» Task:
Reproduce the listing in full, exactly as written, but without images.

» Material to process:

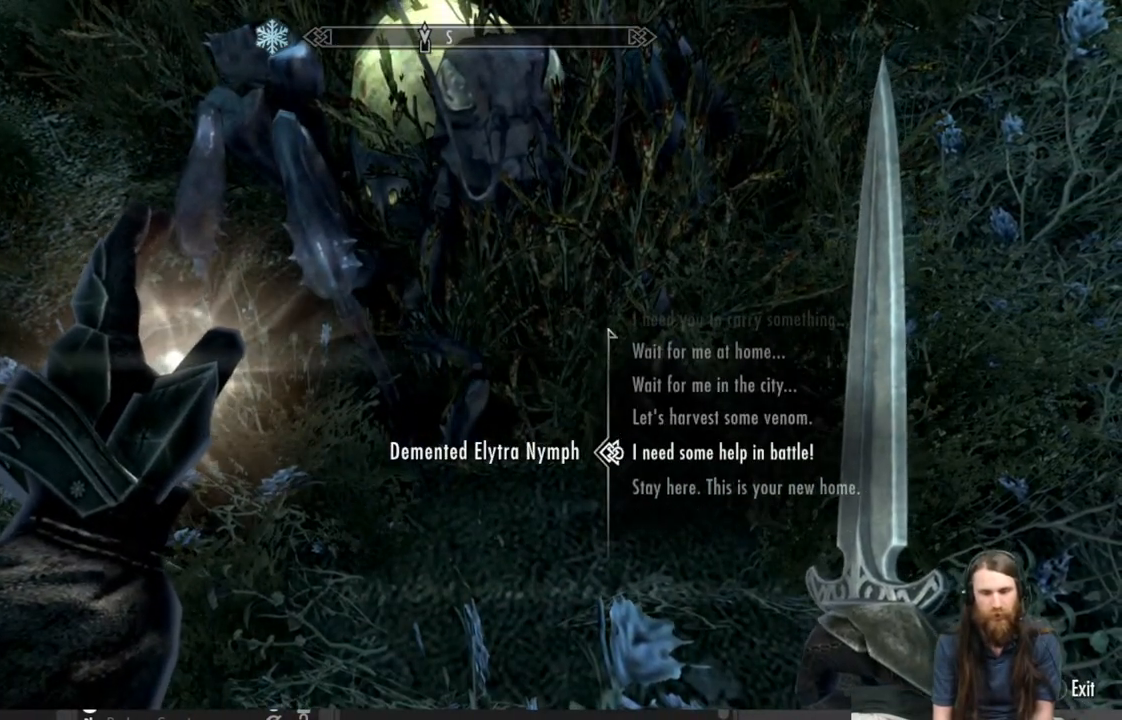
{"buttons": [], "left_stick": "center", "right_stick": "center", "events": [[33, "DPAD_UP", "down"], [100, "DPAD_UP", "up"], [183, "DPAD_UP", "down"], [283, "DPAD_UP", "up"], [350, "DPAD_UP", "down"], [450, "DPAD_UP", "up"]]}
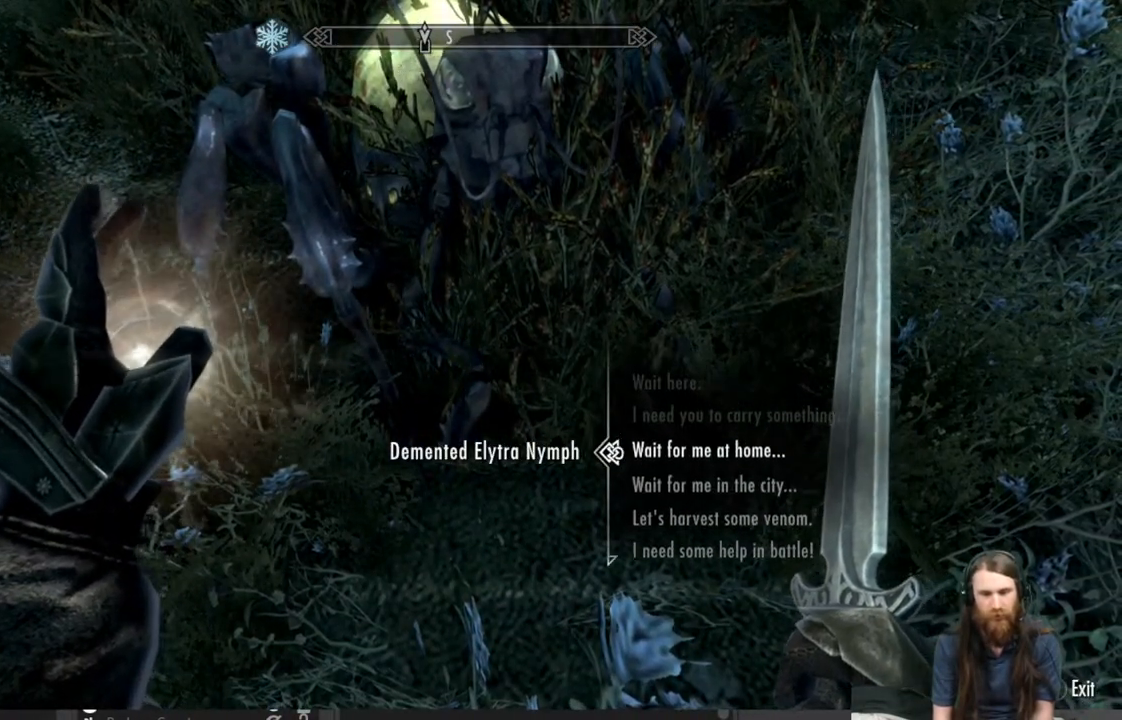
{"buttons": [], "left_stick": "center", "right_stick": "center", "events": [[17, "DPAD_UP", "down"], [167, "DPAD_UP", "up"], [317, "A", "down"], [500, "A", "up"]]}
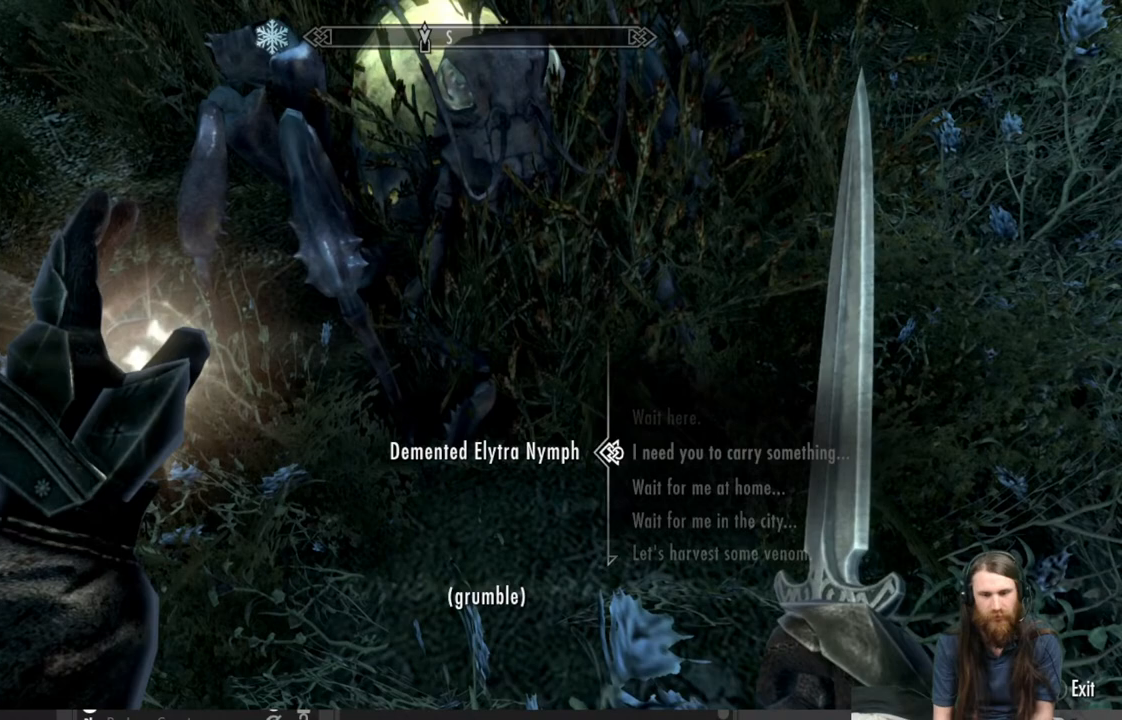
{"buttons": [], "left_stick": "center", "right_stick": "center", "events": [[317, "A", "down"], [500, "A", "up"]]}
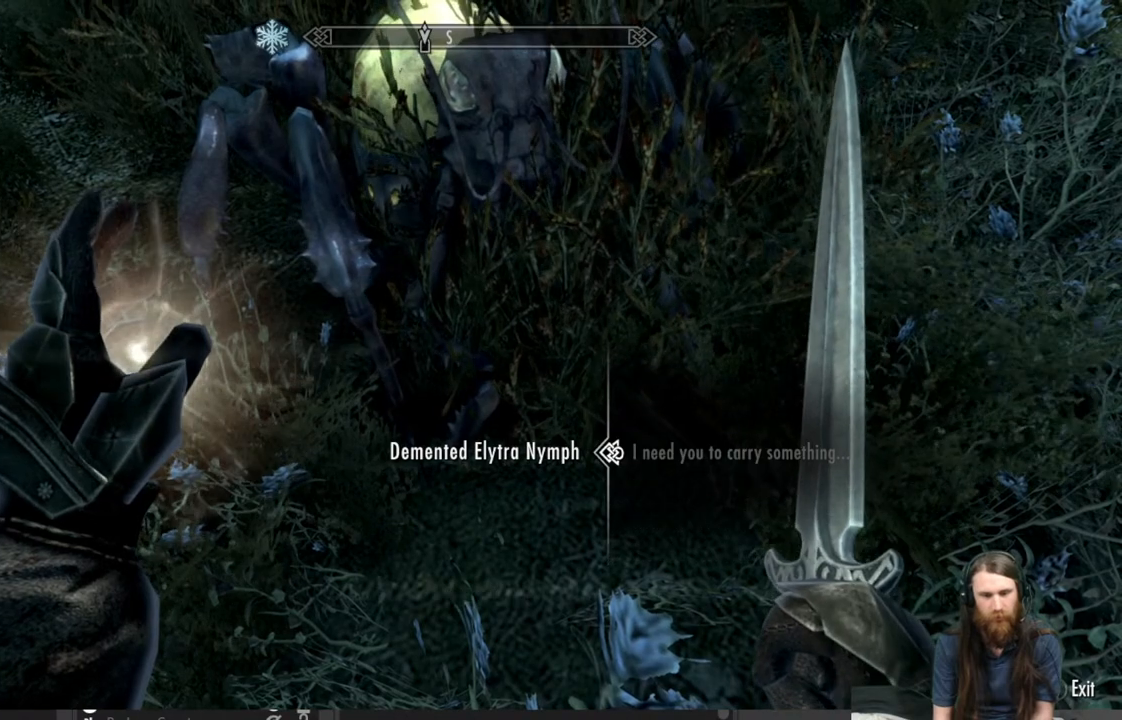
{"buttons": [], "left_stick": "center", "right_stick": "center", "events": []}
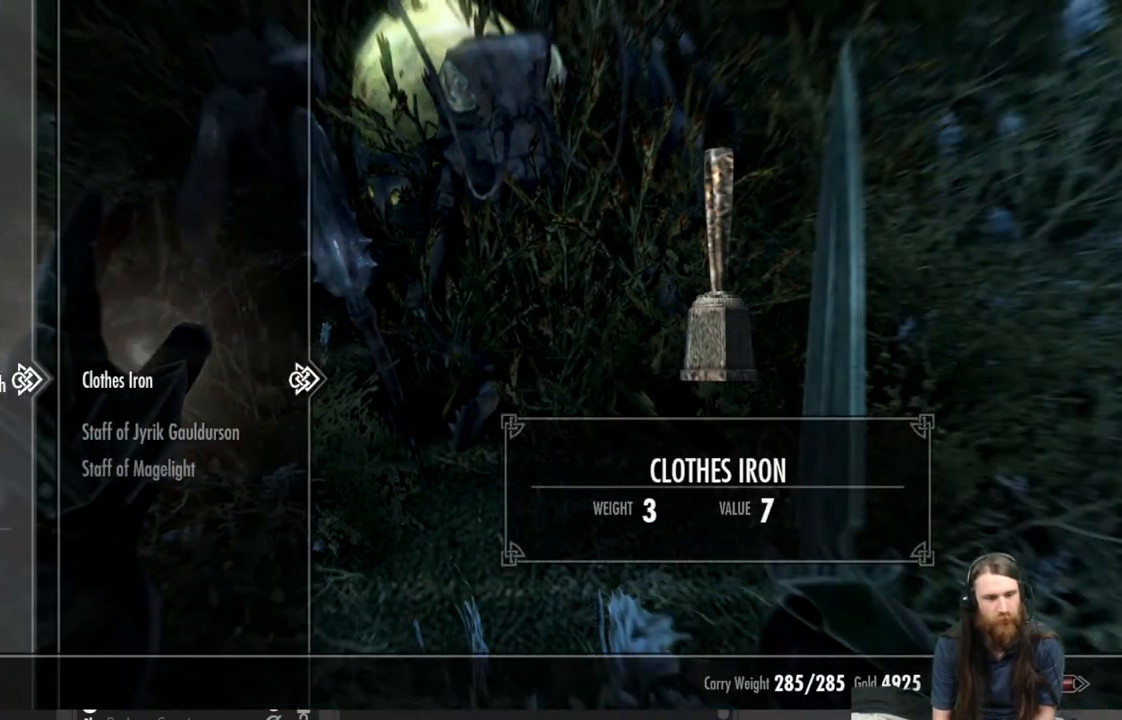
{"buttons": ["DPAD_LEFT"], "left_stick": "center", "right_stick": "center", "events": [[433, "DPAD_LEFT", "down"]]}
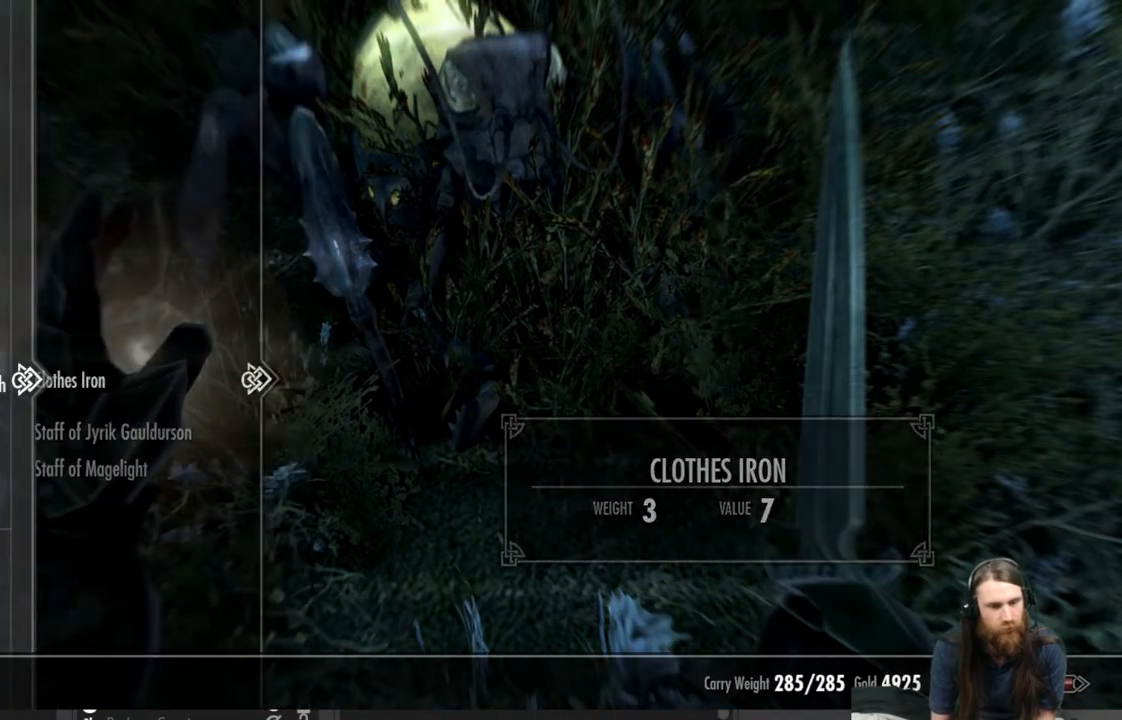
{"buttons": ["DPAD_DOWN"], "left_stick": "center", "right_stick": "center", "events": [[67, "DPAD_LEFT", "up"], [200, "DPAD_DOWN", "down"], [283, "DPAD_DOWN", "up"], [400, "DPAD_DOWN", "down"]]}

» Solution for this exercise:
{"buttons": [], "left_stick": "center", "right_stick": "center", "events": [[33, "DPAD_UP", "down"], [100, "DPAD_UP", "up"], [183, "DPAD_UP", "down"], [283, "DPAD_UP", "up"], [350, "DPAD_UP", "down"], [450, "DPAD_UP", "up"]]}
{"buttons": [], "left_stick": "center", "right_stick": "center", "events": [[17, "DPAD_UP", "down"], [167, "DPAD_UP", "up"], [317, "A", "down"], [500, "A", "up"]]}
{"buttons": [], "left_stick": "center", "right_stick": "center", "events": [[317, "A", "down"], [500, "A", "up"]]}
{"buttons": [], "left_stick": "center", "right_stick": "center", "events": []}
{"buttons": ["DPAD_LEFT"], "left_stick": "center", "right_stick": "center", "events": [[433, "DPAD_LEFT", "down"]]}
{"buttons": ["DPAD_DOWN"], "left_stick": "center", "right_stick": "center", "events": [[67, "DPAD_LEFT", "up"], [200, "DPAD_DOWN", "down"], [283, "DPAD_DOWN", "up"], [400, "DPAD_DOWN", "down"]]}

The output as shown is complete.